The receiver operative curve (ROC) analysis was done with the aim of predicting the efficacy of sCTX-I level as a diagnostic tool. It suggested a cut-off value of sCTX-I level as 0.91 ng/ml between normal knee joint with a diseased joint. This “cut-off” value is highly sensitive, specific and accurate (100%) to differentiate between primary KOA case from normal population. Between “At Risk” grade (K-L grade I) ROC analysis suggested the “Cut-off” value as 2.26ng/ml with sensitivity (88%), specificity (63 %) with an accuracy of 70.8%. (Table 5, Fig. 2). Our search of available English literature did not reveal any study which has suggested the “cut-off” values for sCTX-I levels in KOA though an earlier study has suggested a “Cut-off” value of Urinary CTX-I as >14.4ng/ml which was highly sensitive (96.0 %) and specific (74.0 %) with an accuracy of 91.1%.12 Most of the studies have taken K-L grade II/ III/ IV as symptomatic knee and K-L grade 0 with or without K-L grade 1 as normal control group.24-26 In our study the controls had no complaint of knee pain and radiographs showed no changes (K-L grade 0). Any subject with history of knee pain in last 3 months and doubtful radiographic changes was taken as K-L grade I. We have defined his group as “At Risk Stage” because even though they do have doubtful radiologic evidence or any clinical feature pertaining to KOA, yet they are most likely to develop KOA in coming years. ROC analysis also suggested a cut-off value of sCTX-I as 2.26ng/ml between “At Risk stage” (K-L grade I) and mild (KL grade II) which has high sensitivity (88%), moderately specificity (63%) and accuracy of 70.8% with statistically significant (p>0.03) discriminating power. (Table 5, Fig. 2)

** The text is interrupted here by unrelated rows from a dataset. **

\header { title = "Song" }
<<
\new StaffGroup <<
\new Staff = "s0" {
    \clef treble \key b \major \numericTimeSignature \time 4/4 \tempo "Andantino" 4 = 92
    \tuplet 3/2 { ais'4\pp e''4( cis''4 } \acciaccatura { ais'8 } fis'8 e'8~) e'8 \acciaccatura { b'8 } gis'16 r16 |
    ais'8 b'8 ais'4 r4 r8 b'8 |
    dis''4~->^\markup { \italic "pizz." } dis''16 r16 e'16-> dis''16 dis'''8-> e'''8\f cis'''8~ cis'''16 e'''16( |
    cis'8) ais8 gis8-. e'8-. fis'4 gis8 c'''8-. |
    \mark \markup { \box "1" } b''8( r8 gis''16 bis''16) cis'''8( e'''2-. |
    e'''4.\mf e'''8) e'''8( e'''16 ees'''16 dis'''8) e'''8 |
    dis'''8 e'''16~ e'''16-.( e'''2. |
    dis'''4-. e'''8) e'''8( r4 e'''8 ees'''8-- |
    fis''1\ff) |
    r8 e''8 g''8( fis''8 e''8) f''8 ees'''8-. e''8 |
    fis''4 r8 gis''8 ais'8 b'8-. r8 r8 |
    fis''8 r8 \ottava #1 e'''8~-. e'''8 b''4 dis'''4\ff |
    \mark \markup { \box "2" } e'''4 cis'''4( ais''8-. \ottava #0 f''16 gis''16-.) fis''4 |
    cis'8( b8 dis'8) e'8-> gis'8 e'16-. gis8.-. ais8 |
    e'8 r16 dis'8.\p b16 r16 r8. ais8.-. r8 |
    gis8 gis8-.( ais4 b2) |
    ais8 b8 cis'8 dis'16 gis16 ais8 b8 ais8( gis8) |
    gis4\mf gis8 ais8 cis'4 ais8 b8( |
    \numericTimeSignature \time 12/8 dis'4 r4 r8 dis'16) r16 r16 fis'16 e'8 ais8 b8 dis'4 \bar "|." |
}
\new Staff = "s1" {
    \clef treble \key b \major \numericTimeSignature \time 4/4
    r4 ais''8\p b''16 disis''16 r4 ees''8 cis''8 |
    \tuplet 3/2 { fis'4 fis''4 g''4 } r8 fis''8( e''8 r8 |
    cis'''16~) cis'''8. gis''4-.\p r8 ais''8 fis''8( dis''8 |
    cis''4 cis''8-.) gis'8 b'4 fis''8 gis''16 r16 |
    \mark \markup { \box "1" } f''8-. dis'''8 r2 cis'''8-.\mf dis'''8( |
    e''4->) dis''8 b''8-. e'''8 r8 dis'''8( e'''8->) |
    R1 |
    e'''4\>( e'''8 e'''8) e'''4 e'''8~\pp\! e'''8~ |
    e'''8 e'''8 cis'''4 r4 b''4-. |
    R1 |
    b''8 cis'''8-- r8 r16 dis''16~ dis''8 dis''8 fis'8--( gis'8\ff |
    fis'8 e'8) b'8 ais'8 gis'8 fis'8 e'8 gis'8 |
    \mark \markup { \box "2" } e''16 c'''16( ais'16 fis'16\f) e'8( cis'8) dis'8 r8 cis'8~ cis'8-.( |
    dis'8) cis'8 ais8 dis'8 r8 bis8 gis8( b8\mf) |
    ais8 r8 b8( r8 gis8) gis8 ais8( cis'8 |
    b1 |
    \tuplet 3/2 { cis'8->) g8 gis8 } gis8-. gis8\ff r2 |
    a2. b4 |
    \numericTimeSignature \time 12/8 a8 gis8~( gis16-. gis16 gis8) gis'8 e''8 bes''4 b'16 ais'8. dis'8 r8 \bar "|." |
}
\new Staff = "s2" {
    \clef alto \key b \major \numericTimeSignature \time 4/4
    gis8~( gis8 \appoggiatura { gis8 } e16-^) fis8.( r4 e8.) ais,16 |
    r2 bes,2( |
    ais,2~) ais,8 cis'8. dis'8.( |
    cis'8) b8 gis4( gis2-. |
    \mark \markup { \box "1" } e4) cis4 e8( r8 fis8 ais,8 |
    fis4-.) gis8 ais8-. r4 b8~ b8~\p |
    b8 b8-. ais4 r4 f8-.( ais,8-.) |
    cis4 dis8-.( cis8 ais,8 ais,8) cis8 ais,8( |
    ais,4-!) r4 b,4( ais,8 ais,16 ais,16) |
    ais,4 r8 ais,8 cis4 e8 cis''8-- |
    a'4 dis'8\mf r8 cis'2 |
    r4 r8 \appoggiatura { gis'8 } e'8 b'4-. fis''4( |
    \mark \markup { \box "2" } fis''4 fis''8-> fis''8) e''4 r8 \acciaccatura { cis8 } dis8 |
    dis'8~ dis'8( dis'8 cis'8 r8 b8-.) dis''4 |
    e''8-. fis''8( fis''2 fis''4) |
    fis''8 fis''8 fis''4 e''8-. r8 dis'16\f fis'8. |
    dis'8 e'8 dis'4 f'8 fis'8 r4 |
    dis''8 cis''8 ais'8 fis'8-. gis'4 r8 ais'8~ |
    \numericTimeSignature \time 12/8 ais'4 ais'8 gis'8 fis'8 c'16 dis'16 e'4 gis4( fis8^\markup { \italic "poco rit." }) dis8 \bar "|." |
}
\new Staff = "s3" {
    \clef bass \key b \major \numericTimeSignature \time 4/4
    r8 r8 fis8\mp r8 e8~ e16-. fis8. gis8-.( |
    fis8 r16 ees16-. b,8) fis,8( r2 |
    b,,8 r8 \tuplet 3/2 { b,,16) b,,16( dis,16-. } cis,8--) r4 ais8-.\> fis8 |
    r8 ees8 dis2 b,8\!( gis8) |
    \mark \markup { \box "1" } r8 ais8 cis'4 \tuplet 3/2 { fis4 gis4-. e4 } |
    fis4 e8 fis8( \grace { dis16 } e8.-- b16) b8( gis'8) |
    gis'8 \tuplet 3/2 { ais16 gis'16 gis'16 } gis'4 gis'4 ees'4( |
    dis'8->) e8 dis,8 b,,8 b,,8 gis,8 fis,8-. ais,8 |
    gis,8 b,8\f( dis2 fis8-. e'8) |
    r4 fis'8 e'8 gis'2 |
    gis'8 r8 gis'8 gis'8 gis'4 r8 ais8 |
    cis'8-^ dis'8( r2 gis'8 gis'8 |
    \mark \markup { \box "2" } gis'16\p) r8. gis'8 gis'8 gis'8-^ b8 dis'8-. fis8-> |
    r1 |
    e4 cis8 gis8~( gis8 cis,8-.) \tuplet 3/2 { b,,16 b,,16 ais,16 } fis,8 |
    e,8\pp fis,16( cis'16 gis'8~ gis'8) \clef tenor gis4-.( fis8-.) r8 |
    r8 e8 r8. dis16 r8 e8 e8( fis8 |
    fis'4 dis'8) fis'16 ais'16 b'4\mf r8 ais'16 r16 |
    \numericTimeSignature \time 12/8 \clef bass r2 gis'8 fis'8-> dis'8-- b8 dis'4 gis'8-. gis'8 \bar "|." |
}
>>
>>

Similarly, ROC analysis suggested a cut-off value of 5.12ng/ml and 4.99 ng/ml to differentiate between mild and moderate case and between moderate and severe case respectively but the sensitivity, specificity and accuracy is low and the discriminating ability of sCTX-I is not significant (p>0.05). Hence, sCTX-I failed as a tool to predict progression of disease severity in mild, moderate and severe grade of KOA. (Table 5, Fig. 2). None of the previous studies have attempted to evolve any such “cut-off” value of sCTX-I despite showing a significant difference between normal joint and a person with primary knee osteoarthritis (KOA) and between “at risk stage” and mild KOA. Thus in present study, we have attempted to stress the utility of sCTX-I level as a diagnostic test and found a robust efficacy of the test. Studies have stated that K-L grade I/ subthreshold population is in sizeable number in our society and this group has to be targeted.2 Hence, developing new serological parameters which are non-invasive and cost effective is imperative so as to decrease the global burden of disease in future.

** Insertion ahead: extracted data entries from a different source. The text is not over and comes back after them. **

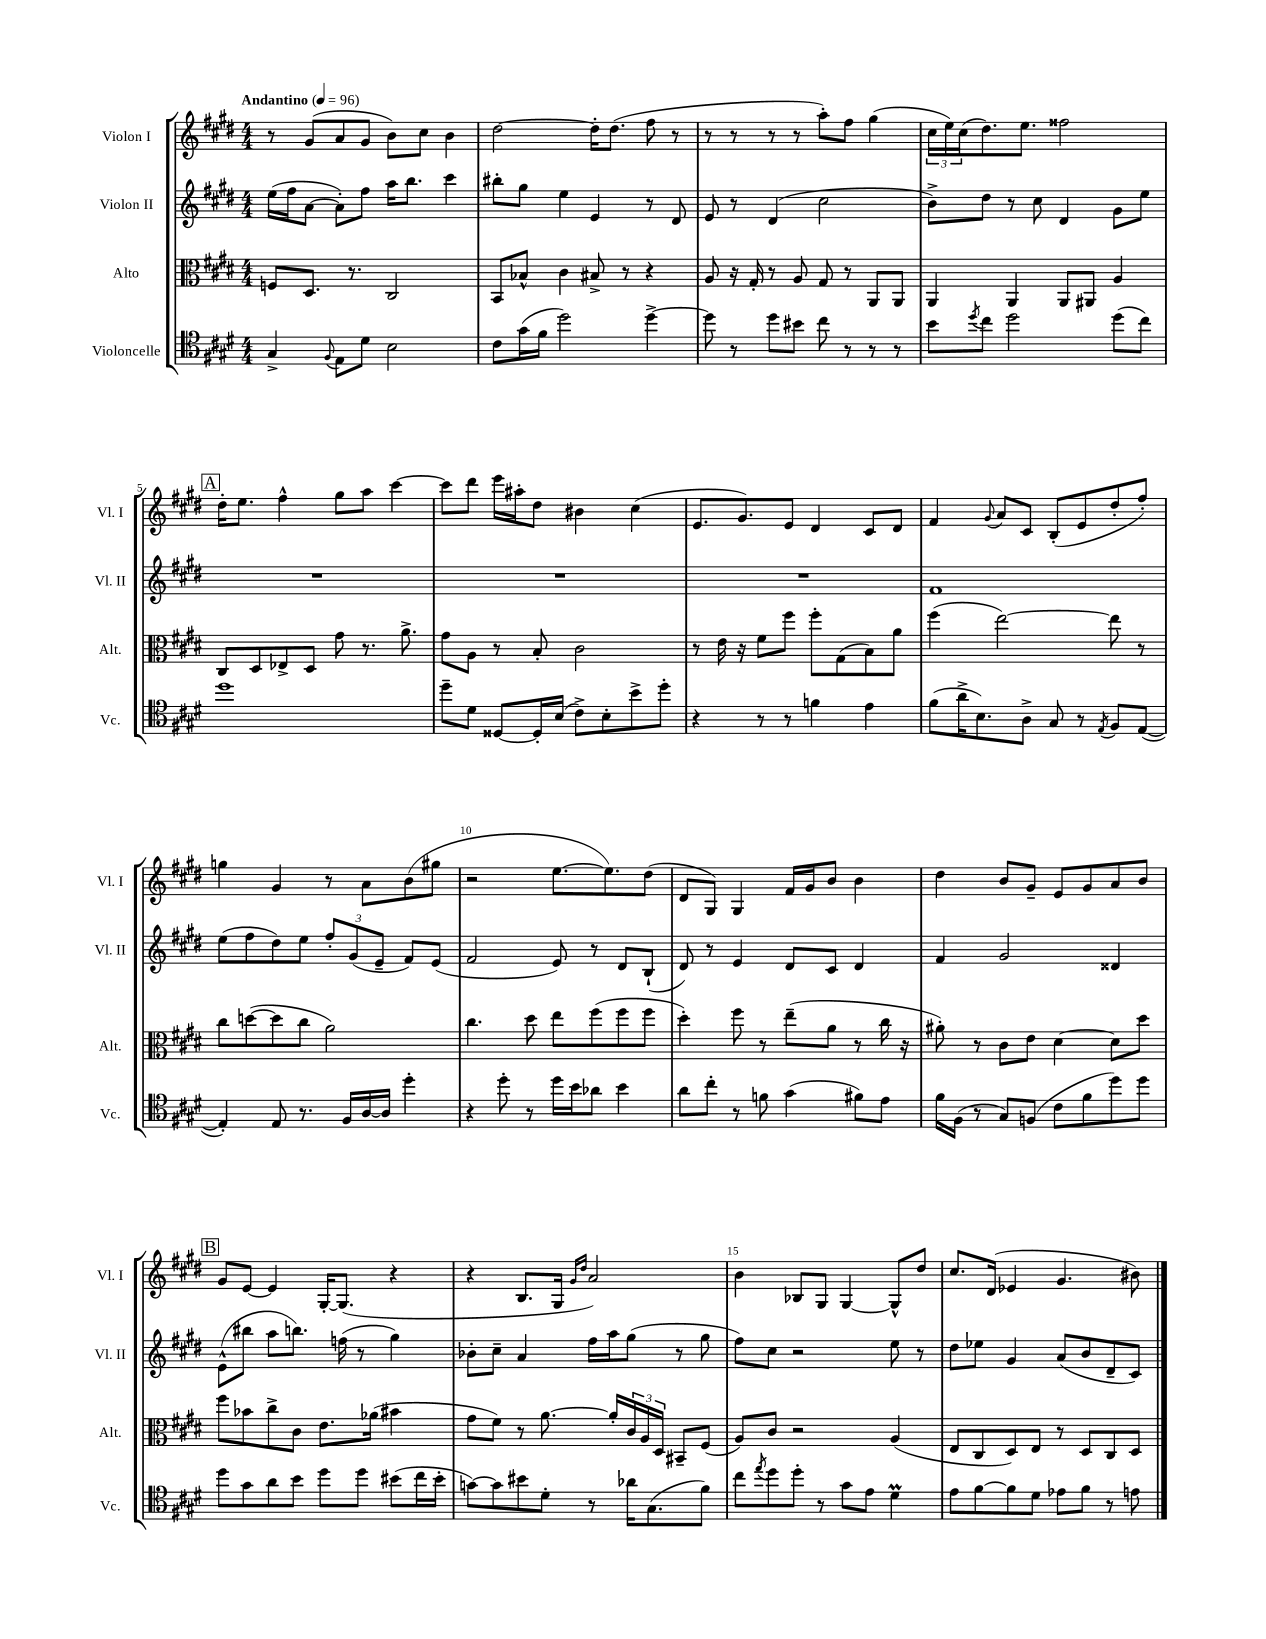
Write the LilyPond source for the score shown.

<<
\new StaffGroup <<
\new Staff = "s0" \with { instrumentName = "Violon I" shortInstrumentName = "Vl. I" } {
    \clef treble \key e \major \numericTimeSignature \time 4/4 \tempo "Andantino" 4 = 96
    r8 gis'8( a'8 gis'8 b'8) cis''8 b'4 |
    dis''2~ dis''16-. dis''8.( fis''8 r8 |
    r8 r8 r8 r8 a''8-.) fis''8 gis''4( |
    \tuplet 3/2 { cis''16 e''16) cis''16( } dis''8.) e''8. fisis''2 |
    \mark \markup { \box "A" } dis''16-. e''8. fis''4-^ gis''8 a''8 cis'''4~ |
    cis'''8 dis'''8 e'''16 ais''16-. dis''8 bis'4 cis''4( |
    e'8. gis'8.) e'8 dis'4 cis'8 dis'8 |
    fis'4 \appoggiatura { gis'8 } a'8 cis'8 b8-.( e'8 dis''8-. fis''8-.) |
    g''4 gis'4 r8 a'8 b'8( gis''8 |
    r2 e''8.~ e''8.) dis''8( |
    dis'8 gis8) gis4 fis'16 gis'16 b'8 b'4 |
    dis''4 b'8 gis'8-- e'8 gis'8 a'8 b'8 |
    \mark \markup { \box "B" } gis'8 e'8~ e'4 gis16~-. gis8.( r4 |
    r4 b8. gis16 \grace { gis'16 dis''16 } a'2) |
    b'4 bes8 gis8 gis4~ gis8-^ dis''8 |
    cis''8. dis'16( ees'4 gis'4. bis'8) \bar "|." |
}
\new Staff = "s1" \with { instrumentName = "Violon II" shortInstrumentName = "Vl. II" } {
    \clef treble \key e \major \numericTimeSignature \time 4/4
    e''16( fis''16 a'8~ a'8-.) fis''8 a''16 b''8. cis'''4 |
    bis''8-. gis''8 e''4 e'4 r8 dis'8 |
    e'8 r8 dis'4( cis''2 |
    b'8->) dis''8 r8 cis''8 dis'4 gis'8 e''8 |
    \mark \markup { \box "A" } R1 |
    R1 |
    R1 |
    fis'1 |
    e''8( fis''8 dis''8) e''8 \tuplet 3/2 { fis''8-. gis'8( e'8-- } fis'8) e'8( |
    fis'2 e'8) r8 dis'8 b8-!( |
    dis'8) r8 e'4 dis'8 cis'8 dis'4 |
    fis'4 gis'2 disis'4 |
    \mark \markup { \box "B" } e'8-^( bis''8 a''8 b''8.) f''16( r8 gis''4) |
    bes'8-. cis''8-- a'4 fis''16 a''16 gis''8( r8 gis''8 |
    fis''8) cis''8 r2 e''8 r8 |
    dis''8 ees''8 gis'4 a'8( b'8 dis'8-- cis'8) \bar "|." |
}
\new Staff = "s2" \with { instrumentName = "Alto" shortInstrumentName = "Alt." } {
    \clef alto \key e \major \numericTimeSignature \time 4/4
    f8 dis8. r8. cis2 |
    b,8 bes8-^ cis'4 bis8-> r8 r4 |
    a8 r16 gis16-. r8 a8 gis8 r8 a,8 a,8 |
    a,4 a,4 a,8 ais,8 a4 |
    \mark \markup { \box "A" } cis8 dis8 ees8-> dis8 gis'8 r8. a'8.-> |
    gis'8 a8 r8 b8-. cis'2 |
    r8 e'16 r16 fis'8 fis''8 fis''8-. gis8( b8) a'8 |
    fis''4( e''2~) e''8 r8 |
    cis''8 d''8~( d''8 cis''8 a'2) |
    cis''4. dis''8 e''8 fis''8( fis''8 fis''8 |
    dis''4-.) fis''8 r8 e''8--( a'8 r8 cis''16 r16 |
    ais'8-.) r8 cis'8 e'8 dis'4~ dis'8 dis''8 |
    \mark \markup { \box "B" } fis''8 bes'8 cis''8-> cis'8 e'8. aes'16( bis'4 |
    gis'8 fis'8) r8 a'8.~ a'16-. \tuplet 3/2 { cis'16 a16 dis16 } bis,8-- fis8( |
    a8) cis'8 r2 a4( |
    e8 cis8 dis8) e8 r8 dis8 cis8 dis8 \bar "|." |
}
\new Staff = "s3" \with { instrumentName = "Violoncelle" shortInstrumentName = "Vc." } {
    \clef tenor \key e \major \numericTimeSignature \time 4/4
    gis4-> \appoggiatura { fis8 } e8 dis'8 b2 |
    cis'8 gis'16( fis'16 dis''2) dis''4~-> |
    dis''8 r8 dis''8 bis'8 cis''8 r8 r8 r8 |
    b'8 \acciaccatura { dis''8 } cis''8 dis''2 dis''8( cis''8) |
    \mark \markup { \box "A" } dis''1 |
    dis''8-- dis'8 disis8~ disis16-. b16( cis'8->) b8-. b'8-> dis''8-. |
    r4 r8 r8 f'4 e'4 |
    fis'8( a'16-> b8.) a8-> gis8 r8 \acciaccatura { e8 } fis8 e8~( |
    e4-.) e8 r8. fis16 a16~ a16 dis''4-. |
    r4 dis''8-. r8 dis''16 b'16 aes'8 b'4 |
    a'8 cis''8-. r8 f'8 gis'4( fis'8) e'8 |
    fis'16 fis16( r8 gis8) f8( cis'8 fis'8 dis''8) dis''8 |
    \mark \markup { \box "B" } dis''8 gis'8 a'8 b'8 dis''8 dis''8 bis'8( cis''16 bis'16-. |
    g'8~) g'8 bis'8 dis'8-. r8 aes'16 gis8.( fis'8) |
    cis''8 \acciaccatura { e''8 } dis''8 dis''8-. r8 gis'8 e'8 dis'4\prall |
    e'8 fis'8~ fis'8 dis'8 ees'8 fis'8 r8 e'8 \bar "|." |
}
>>
>>
\layout { \context { \Score \override BarNumber.break-visibility = ##(#f #t #t) barNumberVisibility = #(every-nth-bar-number-visible 5) } }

However, this study has two limitations. Firstly, the sample size of cases in K-L grade I being less is a major limitation of our study. Secondly the case and control groups were not age and gender matched. Since the study was time bound by the funding source and Corona pandemic forced the closure of normal hospital services leading to the limitations.

 

CONCLUSION

Based on the data analysis we can conclude that sCTX-I is a specific, sensitive and accurate biomarker tool with robust discriminating ability to differentiate between normal and osteoarthritic knee and between “At risk” (K-L grade I) and mild case of KOA (K-L grade II), but it fails to distinguish between subgroups of radiographic knee (K-L grade II, grade III and Grade IV) with accuracy and significance. To improve and validate the reliability of this tool, further larger metacentric trials studies are warranted.

 

ACKNOWLEDGMENTS

This study was partially funded by Teerthankar medical college and research centre. None of the authors have any financial or professional affiliations of any kind with any organization or group.